▶ **SELECTION**:
---*---

- Born: 1971 (age 54–55) Morrelganj Upazila, Bagerhat District, Bangladesh

Academic background
- Education: University of Chittagong BSc.; University Putra Malaysia MSc, PhD;

Academic work
- Institutions: 12th Vice-Chancellor of Khulna University

= Mahmood Hossain =

Bangladeshi academic

Mahmood Hossain (মাহমুদ হোসেন; born 1972) is a Bangladeshi academic and university administrator. A specialist in the ecology of mangroves and the Shorea robusta forest of Bangladesh, he was serving the 12th Vice Chancellor of the Khulna University.

== Early life and education ==
Hossain was born on 22 August 1972 in Morrelganj Upazila of Bagerhat district. He is the only son of Dr Mozammel Hossain who was the 5 times elected parliament member of Bagerhat-1 and Bagerhat-4. He completed his secondary education at Bagerhat Government High School in 1987. He finished a Bachelor of Science at the University of Chittagong in 1993. In 1998 he obtained a Master of Science in the field of ecology from University Putra Malaysia and a PhD in 2004 from the same institution.

---*---

▶ **INFORMATION SHOWN**:
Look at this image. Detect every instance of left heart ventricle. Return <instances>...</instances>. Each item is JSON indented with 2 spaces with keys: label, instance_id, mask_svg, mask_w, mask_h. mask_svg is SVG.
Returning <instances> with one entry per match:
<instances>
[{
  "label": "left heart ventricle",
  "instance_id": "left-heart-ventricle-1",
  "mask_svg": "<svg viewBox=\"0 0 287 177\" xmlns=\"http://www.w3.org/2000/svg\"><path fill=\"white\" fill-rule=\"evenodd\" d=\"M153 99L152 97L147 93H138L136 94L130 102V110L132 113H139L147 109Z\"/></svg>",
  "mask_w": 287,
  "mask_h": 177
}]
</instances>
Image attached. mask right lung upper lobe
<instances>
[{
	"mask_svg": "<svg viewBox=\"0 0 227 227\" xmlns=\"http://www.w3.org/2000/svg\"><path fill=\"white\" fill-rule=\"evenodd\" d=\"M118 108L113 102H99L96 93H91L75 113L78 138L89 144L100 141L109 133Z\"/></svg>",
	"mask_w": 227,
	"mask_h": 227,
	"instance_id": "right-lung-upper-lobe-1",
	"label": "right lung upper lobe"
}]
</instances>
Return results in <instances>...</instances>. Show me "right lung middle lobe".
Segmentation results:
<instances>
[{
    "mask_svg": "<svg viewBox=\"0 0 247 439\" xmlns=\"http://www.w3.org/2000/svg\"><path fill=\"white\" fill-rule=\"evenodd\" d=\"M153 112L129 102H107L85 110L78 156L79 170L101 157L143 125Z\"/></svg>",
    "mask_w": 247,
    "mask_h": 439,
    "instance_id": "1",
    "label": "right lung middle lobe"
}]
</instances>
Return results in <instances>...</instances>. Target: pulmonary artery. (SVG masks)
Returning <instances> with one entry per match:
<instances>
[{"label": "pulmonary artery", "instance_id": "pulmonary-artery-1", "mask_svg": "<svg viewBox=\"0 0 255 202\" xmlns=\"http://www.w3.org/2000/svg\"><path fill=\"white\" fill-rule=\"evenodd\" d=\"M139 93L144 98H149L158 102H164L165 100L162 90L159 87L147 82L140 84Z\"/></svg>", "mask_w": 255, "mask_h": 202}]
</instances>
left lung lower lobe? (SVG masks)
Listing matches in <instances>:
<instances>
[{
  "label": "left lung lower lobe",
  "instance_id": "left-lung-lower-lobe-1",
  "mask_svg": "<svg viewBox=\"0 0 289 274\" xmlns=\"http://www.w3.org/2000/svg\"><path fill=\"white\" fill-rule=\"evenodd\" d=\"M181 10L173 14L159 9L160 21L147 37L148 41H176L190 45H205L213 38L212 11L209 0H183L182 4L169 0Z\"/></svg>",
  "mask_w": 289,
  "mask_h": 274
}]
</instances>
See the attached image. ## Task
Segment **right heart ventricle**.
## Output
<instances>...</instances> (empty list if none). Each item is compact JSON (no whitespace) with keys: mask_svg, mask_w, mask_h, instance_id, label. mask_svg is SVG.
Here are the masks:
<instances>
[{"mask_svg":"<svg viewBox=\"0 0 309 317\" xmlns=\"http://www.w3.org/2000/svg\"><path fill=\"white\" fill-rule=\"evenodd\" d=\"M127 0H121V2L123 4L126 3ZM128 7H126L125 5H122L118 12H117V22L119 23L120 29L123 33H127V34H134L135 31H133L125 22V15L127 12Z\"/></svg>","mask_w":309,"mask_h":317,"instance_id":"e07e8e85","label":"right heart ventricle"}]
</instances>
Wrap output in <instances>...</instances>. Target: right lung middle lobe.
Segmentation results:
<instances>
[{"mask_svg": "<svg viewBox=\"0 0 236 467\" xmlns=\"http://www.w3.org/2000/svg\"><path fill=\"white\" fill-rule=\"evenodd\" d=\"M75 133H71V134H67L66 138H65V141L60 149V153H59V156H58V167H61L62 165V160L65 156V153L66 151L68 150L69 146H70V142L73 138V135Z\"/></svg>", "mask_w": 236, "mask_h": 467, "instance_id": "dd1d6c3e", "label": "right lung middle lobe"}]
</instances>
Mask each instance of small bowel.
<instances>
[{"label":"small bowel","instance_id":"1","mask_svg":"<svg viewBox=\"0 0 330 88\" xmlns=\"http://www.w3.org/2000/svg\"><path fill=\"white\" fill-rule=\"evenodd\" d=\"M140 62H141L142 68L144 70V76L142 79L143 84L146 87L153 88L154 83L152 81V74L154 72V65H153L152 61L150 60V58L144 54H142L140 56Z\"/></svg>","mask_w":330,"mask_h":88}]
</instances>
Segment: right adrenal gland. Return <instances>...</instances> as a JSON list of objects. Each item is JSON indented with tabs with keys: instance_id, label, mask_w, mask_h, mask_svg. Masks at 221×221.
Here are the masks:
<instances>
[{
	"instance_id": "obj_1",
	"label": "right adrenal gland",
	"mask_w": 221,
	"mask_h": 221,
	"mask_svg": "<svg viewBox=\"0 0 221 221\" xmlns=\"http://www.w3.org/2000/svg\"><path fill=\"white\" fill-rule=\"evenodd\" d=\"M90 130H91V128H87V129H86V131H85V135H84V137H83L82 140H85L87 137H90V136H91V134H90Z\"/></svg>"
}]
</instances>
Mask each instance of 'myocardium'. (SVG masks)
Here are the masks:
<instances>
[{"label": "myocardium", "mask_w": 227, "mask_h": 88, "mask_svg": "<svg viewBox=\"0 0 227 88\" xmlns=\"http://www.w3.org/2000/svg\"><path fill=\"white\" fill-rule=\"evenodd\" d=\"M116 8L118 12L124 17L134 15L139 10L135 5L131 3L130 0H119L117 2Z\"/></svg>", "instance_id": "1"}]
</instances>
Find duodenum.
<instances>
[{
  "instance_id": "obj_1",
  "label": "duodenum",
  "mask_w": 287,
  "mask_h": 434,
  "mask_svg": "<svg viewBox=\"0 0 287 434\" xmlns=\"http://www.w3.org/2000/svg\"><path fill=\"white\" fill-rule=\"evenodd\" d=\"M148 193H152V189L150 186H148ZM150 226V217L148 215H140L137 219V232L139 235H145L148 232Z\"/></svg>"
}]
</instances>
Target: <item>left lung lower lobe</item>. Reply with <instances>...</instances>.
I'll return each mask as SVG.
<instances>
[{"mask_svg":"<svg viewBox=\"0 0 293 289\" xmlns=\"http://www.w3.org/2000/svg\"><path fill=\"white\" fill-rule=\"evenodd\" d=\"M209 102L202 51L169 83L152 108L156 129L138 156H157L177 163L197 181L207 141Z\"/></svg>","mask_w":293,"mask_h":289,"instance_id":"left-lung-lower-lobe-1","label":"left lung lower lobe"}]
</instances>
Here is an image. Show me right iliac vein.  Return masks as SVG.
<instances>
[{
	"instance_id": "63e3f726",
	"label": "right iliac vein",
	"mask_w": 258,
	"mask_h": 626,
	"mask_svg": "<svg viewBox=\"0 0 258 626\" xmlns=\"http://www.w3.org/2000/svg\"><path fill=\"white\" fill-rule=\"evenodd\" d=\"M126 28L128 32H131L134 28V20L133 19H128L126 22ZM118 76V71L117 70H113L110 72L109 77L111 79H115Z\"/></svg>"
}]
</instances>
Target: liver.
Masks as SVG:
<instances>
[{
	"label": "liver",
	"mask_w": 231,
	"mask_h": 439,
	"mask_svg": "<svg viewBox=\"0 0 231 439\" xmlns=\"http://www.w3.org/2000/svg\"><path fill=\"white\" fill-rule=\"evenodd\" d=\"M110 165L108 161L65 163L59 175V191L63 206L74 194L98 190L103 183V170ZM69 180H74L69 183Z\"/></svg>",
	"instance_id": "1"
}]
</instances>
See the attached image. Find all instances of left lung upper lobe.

---*---

▶ **DIRECTIVES**:
A. From the Mahmood Hossain biography, list every school or university where Hossain studied.
B. In the Mahmood Hossain biography, the education line pairs University Putra Malaysia with two degrees, "MSc, PhD." Using the biography, explain why.
The listing above has no connection to the Mahmood Hossain biography.

▶ **SOLUTIONS TO THE TASKS**:
A.
- Bagerhat Government High School
- University of Chittagong
- University Putra Malaysia

B. Hossain earned both degrees at that university. He received a Master of Science in ecology there in 1998, then a PhD in 2004 from the same institution.